To cap it off, it has a 9% share of the global market for implantable Collamer lenses. In China, STAAR holds a 20% share of the market as of 2020, up from a mere 2% in 2015. To say that the company is rapidly becoming established in its markets would be an understatement, and there's nothing in its way which would prevent it from gobbling up even more of the pie.
But valuation remains too high
I'm a big believer in the merits of STAAR's business, and I think it'll continue to be a successful company moving forward. But as an investor, I wouldn't touch this stock at the moment because its valuation is still incredibly bloated. Right now, its trailing price-to-earnings (P/E) ratio rests at around 153. In contrast, the medical instruments and supplies industry has an average P/E ratio of merely 53. So you'd be paying nearly three times as much per dollar of earnings if you bought STAAR's stock.

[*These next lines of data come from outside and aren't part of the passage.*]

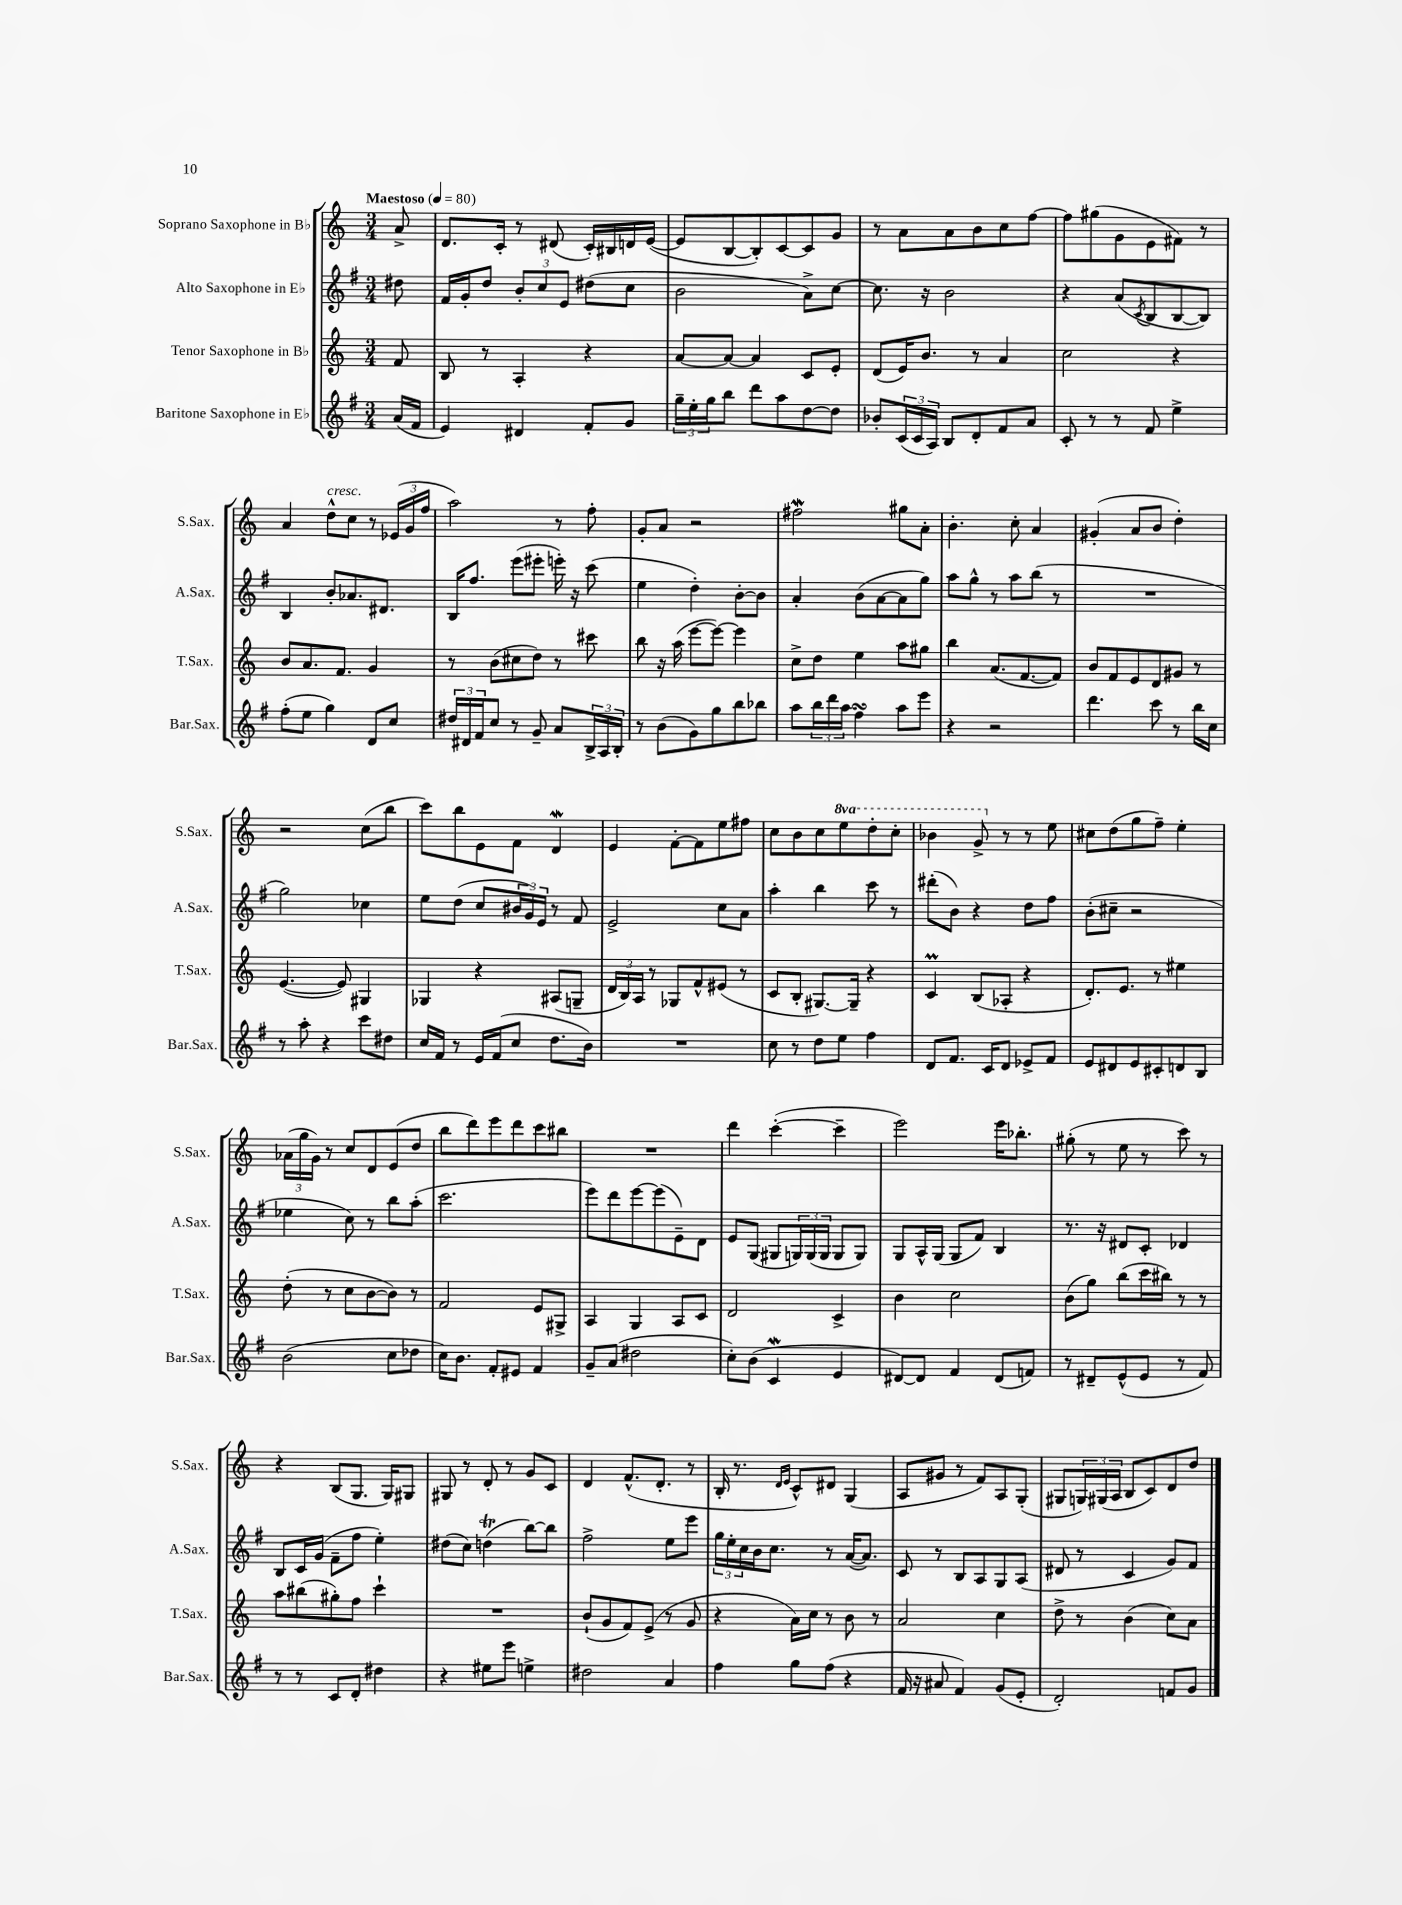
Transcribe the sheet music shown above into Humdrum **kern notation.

**kern	**kern	**kern	**kern
*part4	*part3	*part2	*part1
*staff4	*staff3	*staff2	*staff1
*I"Baritone Saxophone in E♭	*I"Tenor Saxophone in B♭	*I"Alto Saxophone in E♭	*I"Soprano Saxophone in B♭
*I'Bar.Sax.	*I'T.Sax.	*I'A.Sax.	*I'S.Sax.
*clefG2	*clefG2	*clefG2	*clefG2
*k[f#]	*k[]	*k[f#]	*k[]
*M3/4	*M3/4	*M3/4	*M3/4
*MM80	*MM80	*MM80	*MM80
=	=	=	=
!	!	!	!LO:TX:a:B:t=Maestoso
(16a/LL	8f/	8dd#X\	8a^/
16f#/JJ	.	.	.
=1	=1	=1	=1
4e/)	8B/	16f#/LL	8.d/L
.	.	16g'/J	.
.	8r	8dd/J	.
.	.	.	16c'/Jk
4d#X/	4A'/	12b'/L	8r
.	.	12cc/	.
.	.	.	(8d#X/
.	.	12e/J	.
8f#'/L	4r	(8dd#X\L	16c'/LL)
.	.	.	16B#X/
8g/J	.	8cc\J	16dn/
.	.	.	([16e/JJ
=2	=2	=2	=2
24gg~\LL	[8a/L	2b\	8e/L]
24ee'\	.	.	.
24gg\J	.	.	.
8bb\J	8a/J_	.	[8B/
8ddd\L	4a/]	.	8B'/])
8aa\	.	.	[8c/
[8dd\	8c/L	8a^\L)	8c/]
8dd\J]	8e'/J	[8cc\J	8g/J
=3	=3	=3	=3
8b-X'/L	(8d/L	8.cc\]	8r
(24c/L	16e/K)	.	8a\L
24c/	.	.	.
.	8.b/J	16r	.
24A/JJ)	.	.	.
8B/L	.	2b\	8a\
8d'/	8r	.	8b\
8f#/	4a/	.	8cc\
8a/J	.	.	[8ff\J
=4	=4	=4	=4
8c'/	2cc\	4r	8ff\L]
8r	.	.	(8gg#X\
8r	.	(8a/L	8g\
.	.	8qc/	.
8f#/	.	8B/	8e\
4ee^\	4r	[8B/	8f#X\J)
.	.	8B/J])	8r
!!LO:LB:g=z
=5	=5	=5	=5
(8ff#'\L	8b/L	4B/	4a/
8ee\J	8.a/	.	.
!	!	!	!LO:TX:a:i:t=cresc.
4gg\)	.	8b'/L	8dd^^\L
.	8.f/J	.	.
.	.	8.a-X/	8cc\J
8d/L	4g/	.	8r
.	.	8.d#X/J	.
8cc/J	.	.	(24e-X/LL
.	.	.	24g/
.	.	.	24ff/JJ
=6	=6	=6	=6
24dd#X/LL	8r	16B/KL	2aa\)
24d#X/	.	.	.
.	.	8.ff#/J	.
24f#/J	.	.	.
8cc/J	(8b\L	.	.
8r	8cc#X\	(8eee\L	.
8g~/	8dd\J)	8eee#X'\J	.
8a/L	8r	16eeen'\)	8r
.	.	16r	.
24B^/L	8ccc#X\	(8ccc\	8ff'\
24A/	.	.	.
24B'/JJ	.	.	.
=7	=7	=7	=7
8r	8bb\	4ee\	8g'/L
(8b\L	16r	.	8a/J
.	(16aa\	.	.
8g\)	[8eee\L	4dd'\)	2r
8gg\	8eee\J_)	.	.
8bb\	4eee\]	[8b'\L	.
8bb-X\J	.	8b\J]	.
=8	=8	=8	=8
8aa\L	8cc^\L	4a'/	2ff#XW\
24bb\L	8dd\J	.	.
24ddd\	.	.	.
24aa\JJ	.	.	.
4ff#sSsS\	4ee\	(8b\L	.
.	.	[8a\	.
8aa\L	8aa\L	8a\]	8gg#X\L
8eee\J	8gg#X\J	8gg\J)	8a'\J
=9	=9	=9	=9
4r	4bb\	8aa\L	4.b'\
.	.	8gg^^\J	.
2r	(8.a/L	8r	.
.	.	8aa\L	8cc'\
.	[8.f/	.	.
.	.	(8bb\J	4a/
.	8f/J])	8r	.
=10	=10	=10	=10
4.ddd\	8b/L	2.r	(4g#X'/
.	8f/	.	.
.	8e/	.	8a/L
8ccc\	8d/	.	8b/J
8r	8g#X/J	.	4dd'\)
16bb\LL	8r	.	.
16cc\JJ	.	.	.
!!LO:LB:g=z
=11	=11	=11	=11
8r	([4.e/	2gg\)	2r
8aa'\	.	.	.
4r	.	.	.
.	8e/])	.	.
8ccc\L	4G#X/	4cc-X\	(8cc\L
8dd#X\J	.	.	8bb\J
=12	=12	=12	=12
16cc/LL	4G-X/	8ee\L	8ccc\L)
16f#/JJ	.	.	.
8r	.	(8dd\J	8bb\
16e/LL	4r	8cc/L	8e\
(16f#/J	.	.	.
8cc/J	.	24b#X/L	8f\J
.	.	24g/)	.
.	.	24e/JJ	.
8.dd\L	(8A#X/L	8r	4dW/
.	8Gn~/J	8f#/	.
16b\Jk)	.	.	.
=13	=13	=13	=13
2.r	24d/LL	2e^/	4e/
.	24B/)	.	.
.	24A/JJ	.	.
.	8r	.	.
.	8G-X/L	.	[8f'\L
.	8f^^/	.	8f\]
.	(8e#X/J	8cc\L	8ee\
.	8r	8a\J	8ff#X\J
=14	=14	=14	=14
8cc\	8c/L	4aa'\	8cc\L
8r	8B'/J	.	8b\
8dd\L	[8.G#X/L)	4bb\	8cc\
*	*	*	*8va
8ee\J	.	.	8eee\
.	16G#~/Jk]	.	.
4ff#\	4r	8ccc\	8ddd'\
.	.	8r	8ccc'\J
=15	=15	=15	=15
8d/L	4cM/	(8ddd#X'\L	4bb-X\
8.f#/J	.	8b\J)	.
.	(8B/L	4r	8gg^/
16c/KL	.	.	.
*	*	*	*X8va
8d/J	8A-X'/J	.	8r
8e-X^/L	4r	8dd\L	8r
8f#/J	.	8ff#\J	8ee\
=16	=16	=16	=16
8e/L	8.d'/L)	(8b'\L	8cc#X\L
8d#X/	.	8cc#X~\J	(8dd\
.	8.e/J	.	.
8e/	.	2r	8gg\
8c#X'/	8r	.	8ff~\J)
8dn/	4ee#X\	.	4ee'\
8B/J	.	.	.
!!LO:LB:g=z
=17	=17	=17	=17
(2b\	(8dd'\	4ee-X\	(24a-X\LL
.	.	.	24gg\
.	.	.	24g\JJ)
.	8r	.	8r
.	8cc\L	8cc\)	8cc/L
.	[8b\	8r	8d/
8cc\L	8b\J])	8bb\L	(8e/
8dd-X\J	8r	(8aa'\J	8dd/J
=18	=18	=18	=18
16cc\KL)	2f/	2.ccc\	8bb\L
8.b\J	.	.	.
.	.	.	8ddd\)
8f#'/L	.	.	8eee\
8e#X/J	.	.	8ddd\
4f#/	8e/L	.	8ccc\
.	8G#X^/J	.	8bb#X\J
=19	=19	=19	=19
8g~/L	4A/	8eee\L)	2.r
(8a/J	.	8ddd\	.
2dd#X\	4G/	[8eee\	.
.	.	(8eee\]	.
.	8A/L	8e~\)	.
.	8c/J	8d\J	.
=20	=20	=20	=20
8cc'\L)	2d/	8e/L	4ddd\
(8b\J	.	(8G/J	.
4cw/	.	8G#X/L	([4ccc'\
.	.	24Gn/L)	.
.	.	(24G/	.
.	.	24G/JJ	.
4e/	4c^/	8G/L	4ccc~\]
.	.	8G/J)	.
=21	=21	=21	=21
[8d#X/L)	4b\	8G/L	2eee\)
8d#/J]	.	16A^^/L	.
.	.	(16G/JJ	.
4f#/	2cc\	8G/L	.
.	.	8f#/J)	.
(8d#/L	.	4B/	16eee\KL
.	.	.	8.bb-X'\J
8fn/J)	.	.	.
=22	=22	=22	=22
8r	(8b\L	8.r	(8gg#X'\
8d#X~/L	8gg\J)	.	8r
.	.	16r	.
(8e^^/	(8bb\L	8d#X/L	8ee\
8e/J	16ccc\L	8c'/J	8r
.	16bb#X\JJ)	.	.
8r	8r	4d-X/	8ccc\)
8f#/)	8r	.	8r
!!LO:LB:g=z
=23	=23	=23	=23
8r	8aa\L	8B/L	4r
8r	(8bb#X\	16c/L	.
.	.	(16g/JJ	.
8c/L	8gg#X'\)	8f#~\L	(8B/L
8d'/J	8ff\J	8ff#\J	8.G/J
4dd#X\	4ccc`\	4ee'\)	.
.	.	.	16G/KL)
.	.	.	8G#X/J
=24	=24	=24	=24
4r	2.r	(8dd#X\L	8G#X/
.	.	8cc\J)	8r
8ee#X\L	.	(4ddnT\	8d'/
8eee\J	.	.	8r
4een^\	.	[8bb\L)	8g/L
.	.	8bb\J]	8c/J
=25	=25	=25	=25
2dd#X\	(8b`/L	2ff#^\	4d/
.	8g/	.	.
.	8f/)	.	(8.f^^/L
.	(8e^/J	.	.
.	.	.	8.d'/J
4a/	8r	8ee\L	.
.	8g/	8eee\J	8r
=26	=26	=26	=26
4ff#\	4r	24gg\LL	16B'/
.	.	24ee'\	.
.	.	.	8.r
.	.	24cc\	.
.	.	16b\J	.
.	.	8.cc\J	.
.	.	.	16qqd/LL
.	.	.	16qqe/JJ
8gg\L	16a\LL)	.	8c^^/L)
.	16cc\JJ	.	.
(8ff#\J	8r	8r	8d#X/J
4r	8b\	([16a/KL	(4G/
.	.	8.a/J])	.
.	8r	.	.
=27	=27	=27	=27
16f#/	2a/	8c/	8A/L
16r	.	.	.
8a#X/	.	8r	8g#X/J
4f#/)	.	8B/L	8r
.	.	8A/	8f/L)
(8g/L	4cc\	8G/	8A/
8e'/J	.	(8A/J	(8G'/J
=28	=28	=28	=28
2d'/)	8dd^\	8d#X/	8G#X/L
.	8r	8r	24Gn/L)
.	.	.	(24G#X/
.	.	.	24A/JJ
.	(4b\	4c/	8B/L
.	.	.	8c/)
8fn/L	8cc\L)	8g/L)	8d/
8g/J	8a\J	8f#/J	8dd/J
==	==	==	==
*-	*-	*-	*-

With no catalysts for rapid growth in sight, that's a risky proposition. Even the stock's forward P/E ratio of 75 is significantly above the average. That's a particular problem in current market conditions where high-flying growth stocks like STAAR are tumbling left and right.
Should investors transition back to growth stocks, there'll be an opportunity for STAAR to rise once again. Until then, however, it could yet have a longer way to fall. So even if you think this company will keep executing successfully over time, it's probably a good idea to steer clear for now. Once the dust of the current correction settles, the conditions to buy it could be more favorable.